The touch to bring down Eric Dier’s pass was sublime. The finish past Willy Caballero was unnervingly calm, the sort usually associated with a seasoned veteran. Combine both and it was just utterly ridiculous. It took Dele Alli two seconds to remind the world why he’s one of Europe’s biggest talents.
His second, a much scrappier goal, showed the other side of the former MK Dons midfielder. For anyone unfamiliar with the 21-year-old before the match, his double against Chelsea would’ve painted the perfect picture. His brilliance is matched by his tenacity. He doesn’t coast on talent alone, instead grafting in an attempt to better himself.
Alli hasn’t been able to replicate last season’s achievements and there have been question marks over whether he should even be considered a starter in Mauricio Pochettino‘s side on form alone.
The Tottenham Hotspur boss was complimentary of his No.20 after Sunday’s win against their top-four rivals, saying: “It’s been a tough period for him, but I like his talent, his character.
“I’m so happy for him because he deserved it. In the end, he’s a great talent, only 21 years old, and sometimes we lose the focus on that. He’s only 21. Sometimes the expectation is too much.”
The English media have a history of burdening young stars with too much expectation. It snowballs and, unless the player is reaching Lionel Messi heights, they’re deemed a failure.
Alli’s brace at Stamford Bridge took his goal return for the season to eight, one shy of the nine assists he’s managed. He’s been involved in a Premier League goal every 150 minutes.
For context, last season, when the Young Player of the Year managed 18 top-flight strikes, he was involving himself in a goal every 122 minutes. Furthermore, this time around he’s averaging fewer shots and he already has more assists to his name, almost as though he’s more of a creator these days.
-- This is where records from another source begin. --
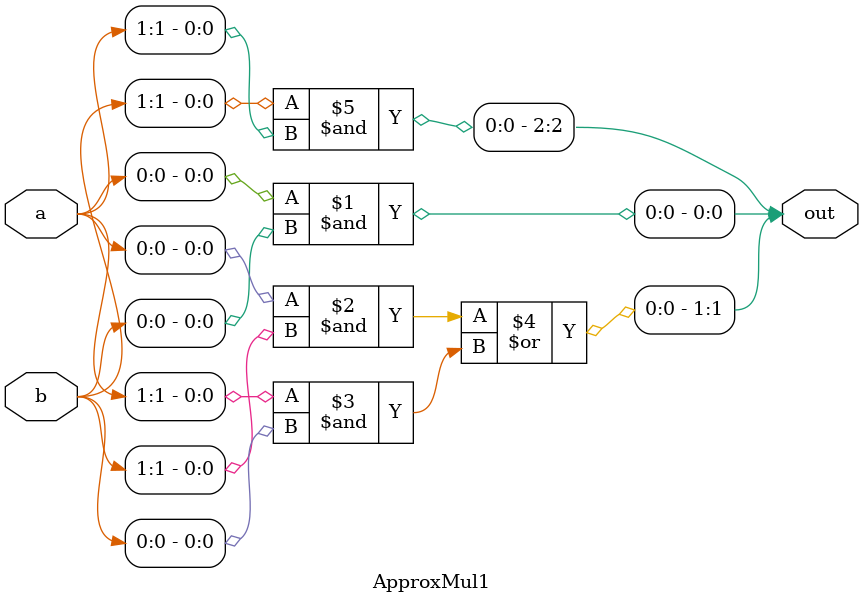
<source format=v>
/* Approximated Multiplicator Module 
ApproxMul1 -  see Paper, read adder from left to right
*/

module ApproxMul1 (
    input [1:0] a,
    input [1:0] b,    //input a,b and carry in
    output [2:0] out         //output carry out and sum
 
);

assign out[0] = a[0]&b[0];
assign out[1] = (a[0]&b[1])|(a[1]&b[0]);
assign out[2] = b[1]&a[1];

endmodule
</source>
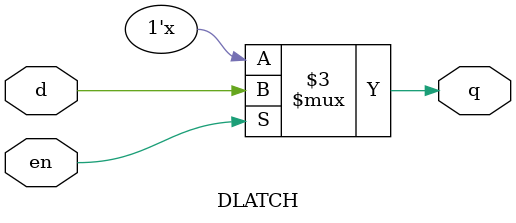
<source format=v>
module DLATCH (en, d, q);
    input  en, d;
    output reg q;

    always @(*) begin
        if (en)
            q = d;
    end
endmodule

</source>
His overall contribution may have waned but to suggest Alli was underperforming was wide of the mark. He’s still better than most midfielders in England’s top flight.
Goals and assists might be the be all and end all for some, but clubs will be more concerned about sustainability. In terms of xG90 (expected goals per 90) and xA90 (expected goals assisted per 90), Alli’s having his most productive season to date.
What makes Alli so special is that, even though his performances have been inconsistent – as you’d expect from a midfielder honing his craft – his output in goals and assists has been stable.
In terms of xG90 over the past three seasons, his average has been 0.35 while his actual goals per 90 total comes in at 0.39. Similarly, his xA90 average over this period is 0.22 and he’s averaging 0.28. Even though he’s outperforming his expected totals it’s not by much meaning his form is sustainable.
His goal involvement works out at a goal or an assist every 134 minutes since the start of the 2015/16 season. When looking at running averages, this season’s totals paint quite the picture and it’s not one of a player who shouldn’t be going to the World Cup.
As alluded to earlier, Alli’s xG+xA90 average has improved year on year. It shows he’s developing as a player and becoming more intelligent in his play, as well as becoming more of a pivotal player for Spurs.
Christian Eriksen is often lauded as the man pulling the strings for Pochettino’s side. But in terms of actual numbers as well as expected ones, former MK Dons youngster Alli is the player contributing more in terms of quantifiable output.
And he isn’t just padding those stats against the inferior teams. Of his 36 goals in the Premier League, ten have arrived against teams vying with Spurs for a place in the top four.
The 21-year-old has found the back of the net against Liverpool, Arsenal, Manchester United and Chelsea. He’s not just a reliable goal threat, he’s genuinely a big-game player with the mentality of a winner. It’s not something usually associated with English players. But there’s a reason Alli is described by some as a generational talent.
He’s going to improve but only if he’s allowed to make mistakes. Inconsistency will plague him for the next few years, as it does with most players under the age of 24. If Alli’s given an environment to flourish then who knows what sort of player Spurs will have on their hands down the line.